In a perfect world, every movie would be perfect for every single person. However. We all know this is absolutely not the reality. State law prevents us from selling tickets to rated R movies to minors, but other than that, the theater does not have any say in what you see.
It can be difficult to make the decision about whether a movie is appropriate for you or your family. Fortunately, the internet has plenty of resources for you.
(1)Check the rating. This is often all you need. You know that little box that pops up on trailers? It is usually on a screen with a message that “this film is…”
The Motion Picture Association of America (MPAA) has a voluntary rating system that evaluates films based on their content. It is not a law so films do not have to be “rated.” Many theaters will refuse to show films that are not rated so the majority of films do go through this process.
https://filmratings.com/RatingsGuide This website provides you with instructions on how to “Check the Box” for information about the movie. It will tell you why a movie is rated the way it is. It
The big thing to note is that not all movies are created equal. A movie can obtain an R rating for lots of reasons. While typically a movie will contain many “offensive” items, sometimes a movie may have an R rating because of one main theme. A horror movie may not have any drugs or sex and still get an R rating. A PG-13 movie may still have one “F Bomb” in it while others do not have any foul language at all. It can be a bit complicated, so if you’re unsure based on rating alone, keep reading.
(2) Research the film. IMDB is a great place to start. IMDB provides lots of technical data and fun facts about a film (such as bloopers and cast information).
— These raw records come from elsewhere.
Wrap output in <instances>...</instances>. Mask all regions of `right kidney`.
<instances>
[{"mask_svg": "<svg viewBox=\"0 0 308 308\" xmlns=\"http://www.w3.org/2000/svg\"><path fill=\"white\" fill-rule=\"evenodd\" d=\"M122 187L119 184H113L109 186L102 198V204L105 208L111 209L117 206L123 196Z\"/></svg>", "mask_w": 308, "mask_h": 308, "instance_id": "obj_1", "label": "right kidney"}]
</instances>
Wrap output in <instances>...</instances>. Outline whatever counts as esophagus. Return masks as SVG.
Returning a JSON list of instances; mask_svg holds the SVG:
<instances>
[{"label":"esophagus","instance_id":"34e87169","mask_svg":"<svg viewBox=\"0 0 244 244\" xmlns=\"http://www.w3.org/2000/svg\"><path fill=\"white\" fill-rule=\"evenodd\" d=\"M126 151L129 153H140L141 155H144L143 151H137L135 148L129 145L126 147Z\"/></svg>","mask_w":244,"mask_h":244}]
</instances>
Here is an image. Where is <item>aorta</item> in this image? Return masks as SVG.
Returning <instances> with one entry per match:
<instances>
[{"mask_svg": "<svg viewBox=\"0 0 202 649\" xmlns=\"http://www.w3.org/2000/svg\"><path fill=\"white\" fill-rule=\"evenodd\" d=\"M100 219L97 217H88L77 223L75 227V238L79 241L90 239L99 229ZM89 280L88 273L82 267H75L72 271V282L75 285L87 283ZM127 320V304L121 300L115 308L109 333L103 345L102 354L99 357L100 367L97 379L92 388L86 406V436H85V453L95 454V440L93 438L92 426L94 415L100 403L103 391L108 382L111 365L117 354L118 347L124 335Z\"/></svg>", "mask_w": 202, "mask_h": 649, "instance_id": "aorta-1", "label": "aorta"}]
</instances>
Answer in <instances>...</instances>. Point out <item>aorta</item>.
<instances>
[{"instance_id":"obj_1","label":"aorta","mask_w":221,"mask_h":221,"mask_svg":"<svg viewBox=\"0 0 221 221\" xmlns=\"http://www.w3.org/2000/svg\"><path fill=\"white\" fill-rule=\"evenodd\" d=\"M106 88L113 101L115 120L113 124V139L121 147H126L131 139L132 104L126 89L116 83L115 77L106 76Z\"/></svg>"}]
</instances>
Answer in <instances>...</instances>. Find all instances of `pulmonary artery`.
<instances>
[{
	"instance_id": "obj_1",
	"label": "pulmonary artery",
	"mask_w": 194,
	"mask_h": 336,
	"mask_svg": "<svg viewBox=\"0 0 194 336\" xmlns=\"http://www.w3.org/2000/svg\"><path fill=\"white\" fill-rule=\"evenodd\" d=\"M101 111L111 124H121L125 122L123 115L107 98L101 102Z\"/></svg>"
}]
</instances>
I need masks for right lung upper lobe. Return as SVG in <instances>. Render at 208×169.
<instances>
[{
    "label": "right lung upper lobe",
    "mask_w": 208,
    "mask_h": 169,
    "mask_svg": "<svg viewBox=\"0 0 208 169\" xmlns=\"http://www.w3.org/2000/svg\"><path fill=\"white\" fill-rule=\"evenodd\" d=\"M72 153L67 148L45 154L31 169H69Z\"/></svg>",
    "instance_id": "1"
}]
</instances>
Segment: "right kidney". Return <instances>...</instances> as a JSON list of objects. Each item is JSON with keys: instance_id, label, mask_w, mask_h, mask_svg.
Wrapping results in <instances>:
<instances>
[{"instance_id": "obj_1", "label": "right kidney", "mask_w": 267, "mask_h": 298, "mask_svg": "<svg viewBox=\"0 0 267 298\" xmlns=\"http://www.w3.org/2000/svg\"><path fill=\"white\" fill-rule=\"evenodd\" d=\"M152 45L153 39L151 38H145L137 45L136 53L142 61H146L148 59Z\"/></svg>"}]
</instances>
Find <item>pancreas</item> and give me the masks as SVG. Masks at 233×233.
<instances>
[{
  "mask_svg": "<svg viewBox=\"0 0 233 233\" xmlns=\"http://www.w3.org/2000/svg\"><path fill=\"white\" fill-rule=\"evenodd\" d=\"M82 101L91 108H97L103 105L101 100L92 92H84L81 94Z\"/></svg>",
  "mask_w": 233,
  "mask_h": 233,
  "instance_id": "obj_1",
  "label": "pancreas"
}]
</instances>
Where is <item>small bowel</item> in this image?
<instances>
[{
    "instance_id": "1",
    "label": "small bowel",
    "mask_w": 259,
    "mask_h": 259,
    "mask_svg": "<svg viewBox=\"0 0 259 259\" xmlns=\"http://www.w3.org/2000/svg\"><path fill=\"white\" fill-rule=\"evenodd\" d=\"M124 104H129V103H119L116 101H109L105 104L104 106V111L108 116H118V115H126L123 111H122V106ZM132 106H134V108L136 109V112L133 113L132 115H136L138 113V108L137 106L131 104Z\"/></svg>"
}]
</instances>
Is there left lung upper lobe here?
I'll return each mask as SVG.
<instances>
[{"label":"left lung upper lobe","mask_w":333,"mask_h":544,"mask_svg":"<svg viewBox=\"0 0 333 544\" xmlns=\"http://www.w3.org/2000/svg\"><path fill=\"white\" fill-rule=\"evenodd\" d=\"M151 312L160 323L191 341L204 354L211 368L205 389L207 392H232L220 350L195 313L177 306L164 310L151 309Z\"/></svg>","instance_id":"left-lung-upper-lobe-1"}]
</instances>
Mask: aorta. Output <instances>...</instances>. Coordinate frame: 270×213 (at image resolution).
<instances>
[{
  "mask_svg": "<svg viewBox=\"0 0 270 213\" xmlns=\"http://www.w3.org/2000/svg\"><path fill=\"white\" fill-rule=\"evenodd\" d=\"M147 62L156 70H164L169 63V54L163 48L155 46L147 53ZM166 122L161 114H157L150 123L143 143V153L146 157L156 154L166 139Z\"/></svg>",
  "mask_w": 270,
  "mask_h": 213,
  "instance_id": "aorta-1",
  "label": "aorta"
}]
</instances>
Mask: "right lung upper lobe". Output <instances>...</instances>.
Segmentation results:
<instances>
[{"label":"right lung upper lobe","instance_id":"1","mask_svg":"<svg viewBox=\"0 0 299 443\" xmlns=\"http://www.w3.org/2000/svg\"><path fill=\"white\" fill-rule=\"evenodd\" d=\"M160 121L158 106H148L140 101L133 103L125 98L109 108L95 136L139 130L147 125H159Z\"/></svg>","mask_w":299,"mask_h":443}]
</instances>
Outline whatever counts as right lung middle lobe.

Additionally, it has a parental guide that explains specific instances that could be troubling. For example, “Man gets crushed by giant wooden door resulting in a pool of blood.” This guide will also protect you from spoilers by classifying those items separately. The other useful thing about this guide is that it categorizes the “incidents” and rates that category as a whole. “Violence Severe, Profanity Moderate”
(3)Find a resource that you like. The internet is flooded with websites dedicated to reviewing the content of these films. Some of these are completely objective and not affiliated with any political party or religious organization. Others are faith based. The best way to approach this is to look up movies that you have felt strongly about and look at how they reviewed those. If they share your view on that film, it’s probably a good place to start. Think of it this way: if you love pizza more than anything, but ask for a restaurant recommendation from someone who only eats fried chicken tenders, you might not get helpful advice. Find a “friend” with similar views when looking for good advice about movie content.
Here are a few that could be helpful. We do not have any personal experience with any of these so it’s up to you to figure out what is the best fit for you. If these don’t work, try googling “Parental Movie Guide.”
Not just movies… all digital content is reviewed here. Also contains parenting advice for dealing with difficult topics brought up by technology. Independent and nonprofit!
Screen It is relatively small compared to some of the others, but could be a great resource for you!
Plugged in has a faith based slant to it.
Movie Guide reviews movies from a Christian perspective.